Just days before the young woman was raped by two men from a gang that abducted her, parliament embarked on a tortuous debate over a bill that proposed putting the crime of rape under the civil criminal code and removing it from the Hudood Ordinances, as Pakistan's parallel Islamic laws are known. Under the civil code, a victim would only need the medical reports and other evidence to prove rape.

The issue highlights a long struggle between progressive and religious conservative forces to set the future course of this turbulent Muslim nation of over 150 million people.

Common sense

The bill is the result of lobbying by activists rather than any popular campaign, but it does have widespread support among a public that recognises the injustice of the Hudood law on rape."Common sense doesn't accept it, so I'm sure it won't be in Islam and the Koran," said Beenish Mazhar, a housewife from the northwestern city of Peshawar.

The bill is backed by President Pervez Musharraf, a general who came to power in a coup seven years ago, but sees himself on the side of the progressives.

His problem is that in holding onto power he has sidelined the mainstream parties, who represent the constituencies who share his vision for Pakistan, and given Islamist parties who oppose any change in the Hudood laws more leverage.

Because the scales are loaded against the victim, most rapes go unreported. The Human Rights Commission of Pakistan said the media published reports on 55 cases of rape and 38 of gang rape in the first six months of the year.

The horrific nature of some has helped raise awareness among Pakistanis. The university graduate's story is the latest to stir consciences.

She was abducted along with her mother on August 25 from their home in the small town of Kabirwala in central Punjab province by a dozen men she says were wearing police uniforms.

While her mother was beaten, the woman says she was raped by two men. Dr. Saima Ahsan said the violence inflicted on her was obvious when she was admitted to hospital weeks later.

Though police caught the perpetrators just days after the abduction, only kidnapping charges have been brought. Non-government organisations that have taken up the case say the alleged rapists have friends in government.NGOs have written to Musharraf asking for his help.

Sincerity questioned

When the Women's Protection Bill was first aired last month, rights groups applauded it as a good first step to rolling back the Hudood laws, even though it was later decided that adultery should remain punishable with imprisonment after a compromise with Islamists. But the handling of the bill so far has been farcical, local newspapers said.

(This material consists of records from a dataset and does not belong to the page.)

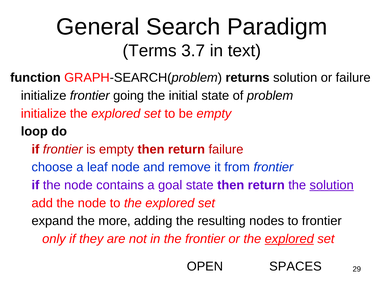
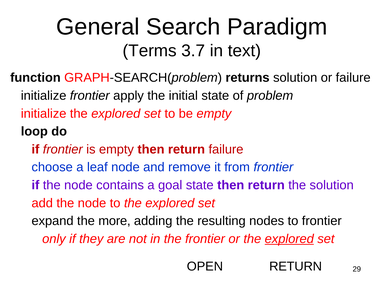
going: going -> apply
solution at (332, 185) underline: present -> none
OPEN SPACES: SPACES -> RETURN
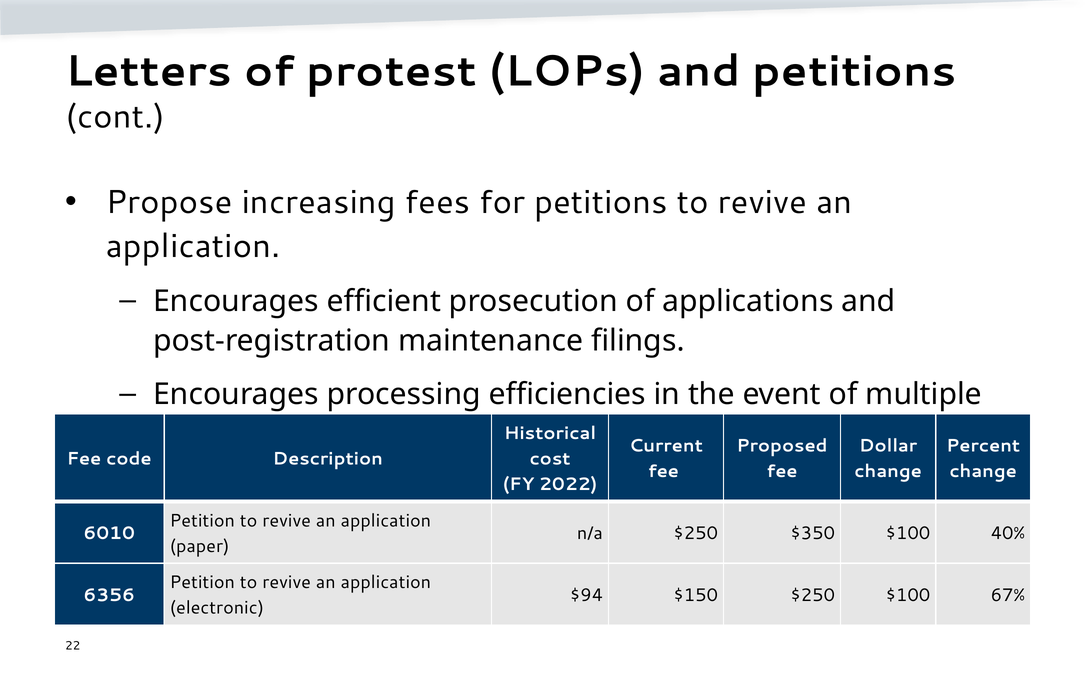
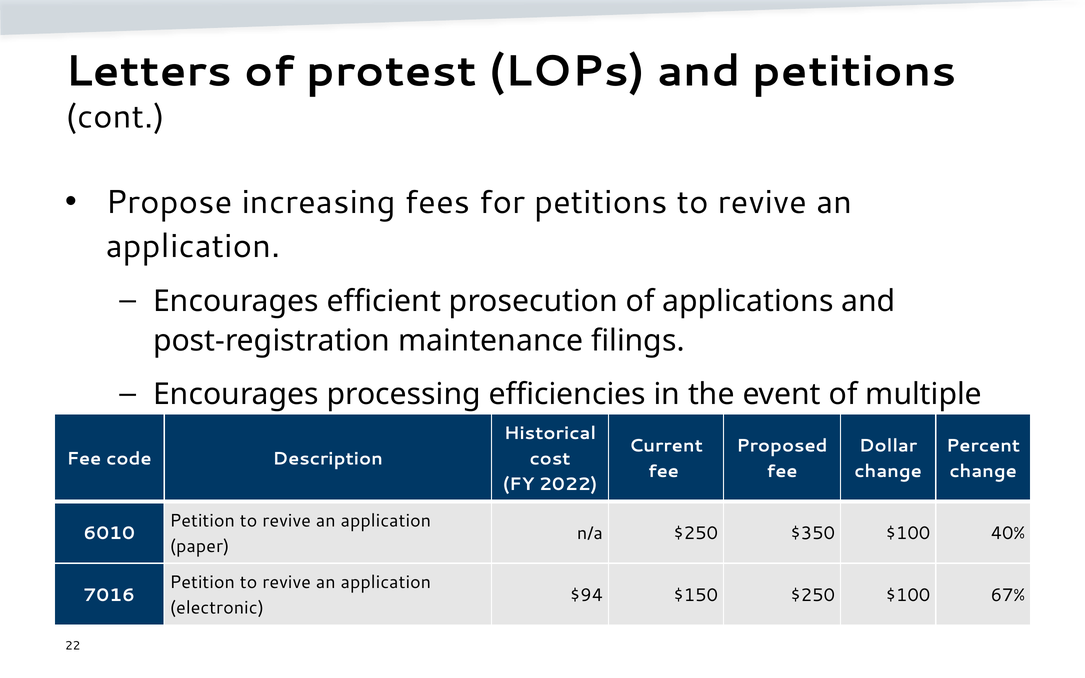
6356: 6356 -> 7016
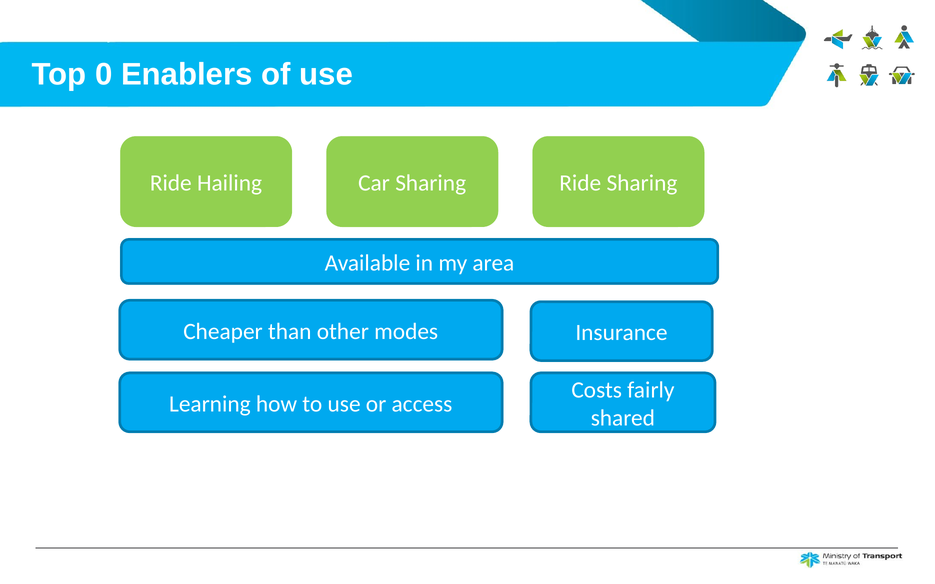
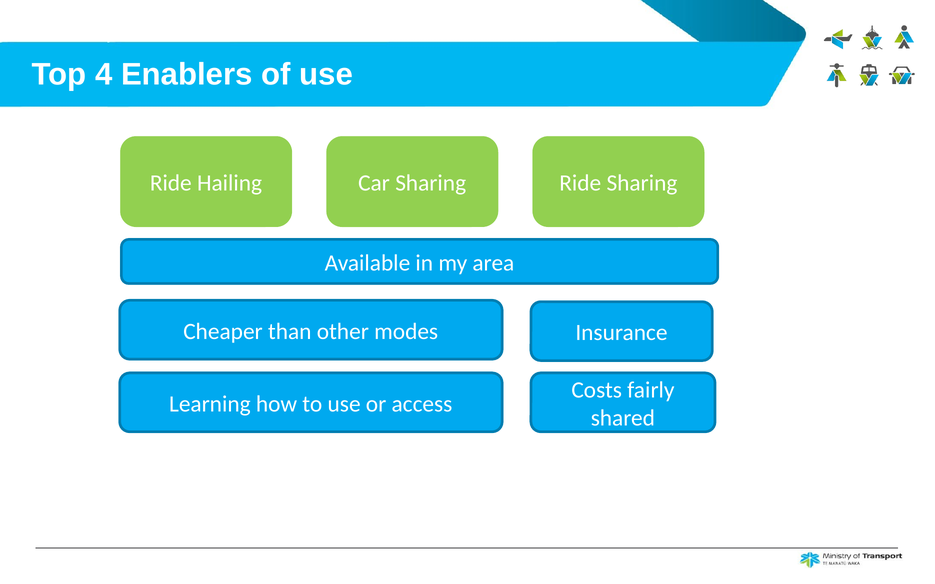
0: 0 -> 4
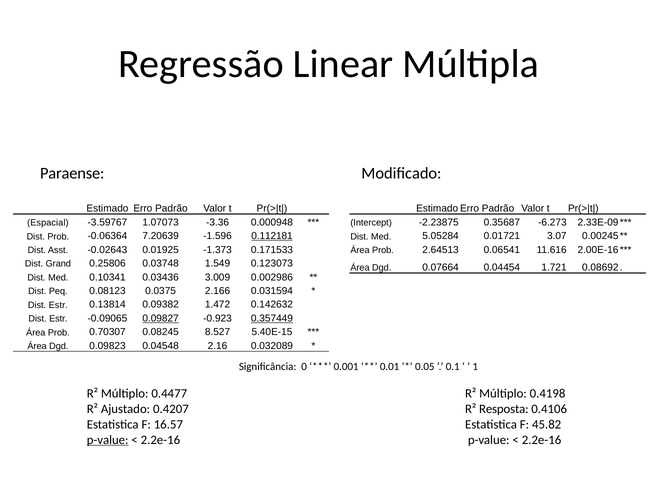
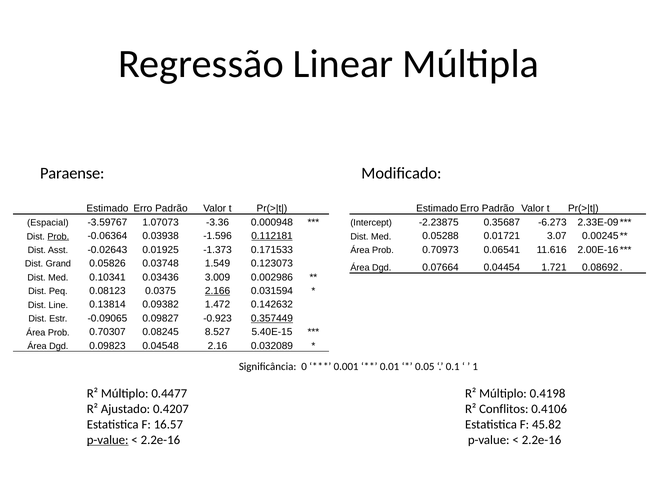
Prob at (58, 236) underline: none -> present
7.20639: 7.20639 -> 0.03938
5.05284: 5.05284 -> 0.05288
2.64513: 2.64513 -> 0.70973
0.25806: 0.25806 -> 0.05826
2.166 underline: none -> present
Estr at (58, 305): Estr -> Line
0.09827 underline: present -> none
Resposta: Resposta -> Conflitos
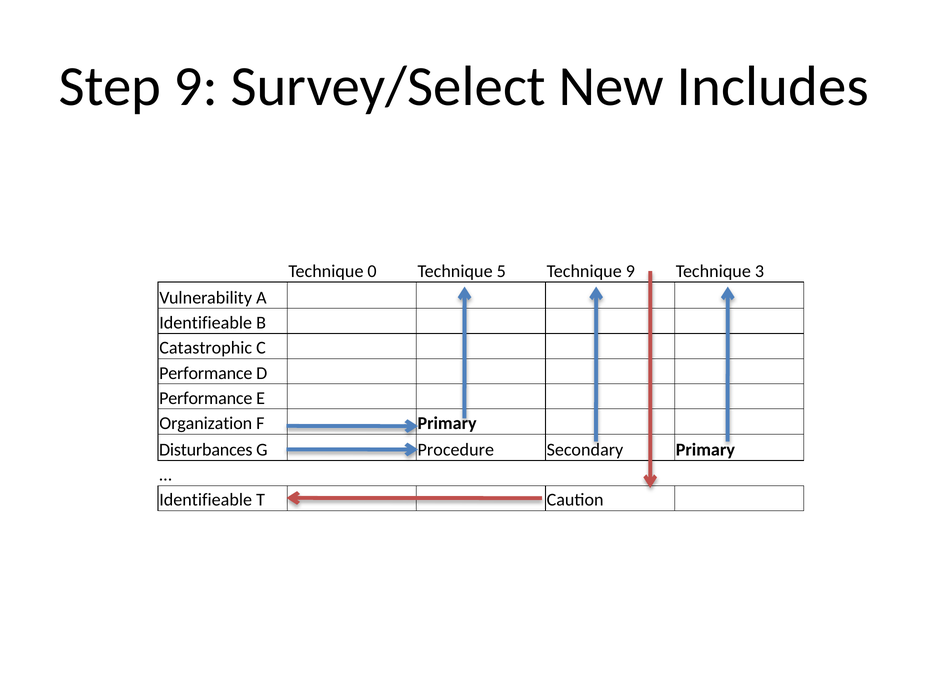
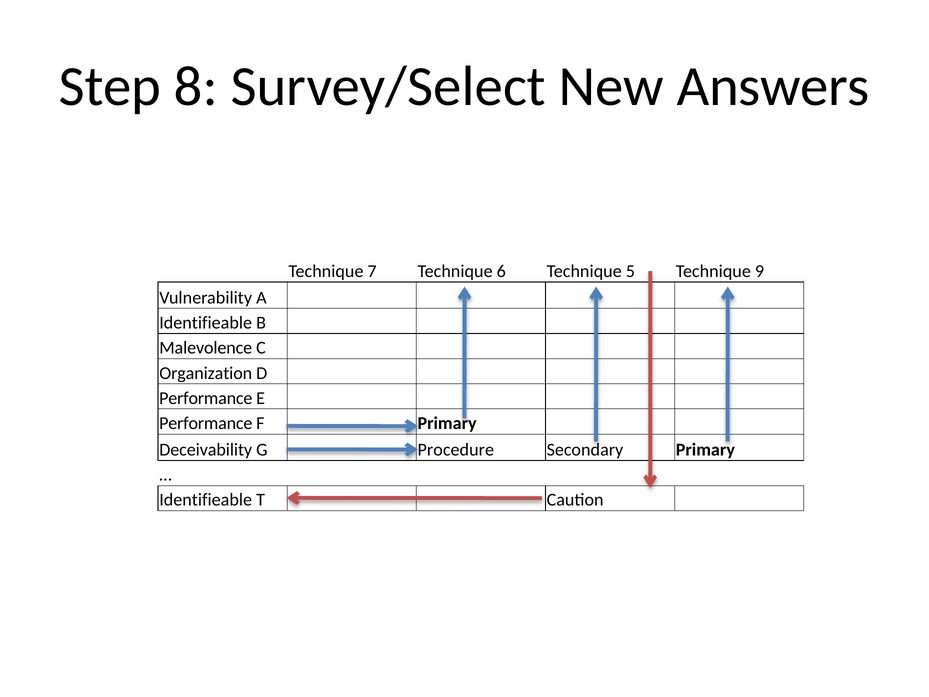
Step 9: 9 -> 8
Includes: Includes -> Answers
0: 0 -> 7
5: 5 -> 6
Technique 9: 9 -> 5
3: 3 -> 9
Catastrophic: Catastrophic -> Malevolence
Performance at (206, 373): Performance -> Organization
Organization at (206, 423): Organization -> Performance
Disturbances: Disturbances -> Deceivability
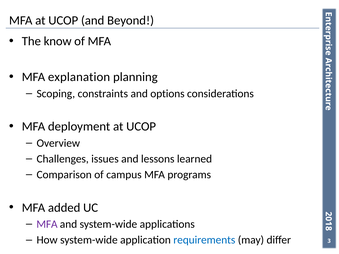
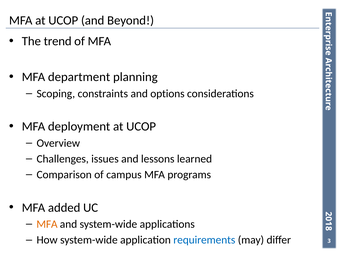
know: know -> trend
explanation: explanation -> department
MFA at (47, 224) colour: purple -> orange
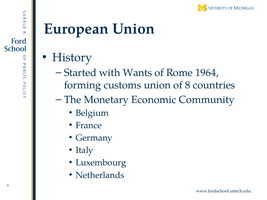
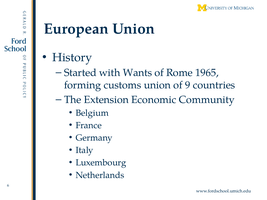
1964: 1964 -> 1965
8: 8 -> 9
Monetary: Monetary -> Extension
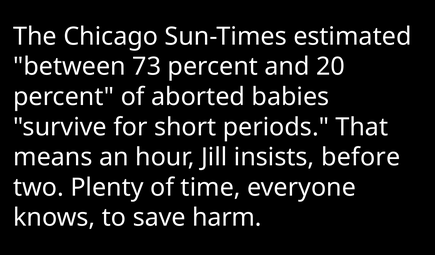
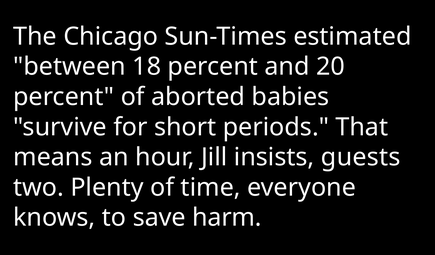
73: 73 -> 18
before: before -> guests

The Pakistan Muslim League (PML), which leads the ruling coalition, almost agreed to a further compromise with Islamists that would have hamstrung the reform by keeping rape laws under both penal codes.

A more secular-minded coalition partner stopped the pact, and the government is now waiting for Musharraf to return from a visit to the United States at the end of September to sort out the mess. William Milam, a former U.S. ambassador to Pakistan, outlined the conundrum faced by Musharraf if he is sincere in promoting progressive values.

"It is time in fact, past time for the president to choose to make that vision his only objective and to eschew completely the tactical behaviour he is told is necessary to maintain himself and the army in power," Milam wrote in an article in a local newspaper.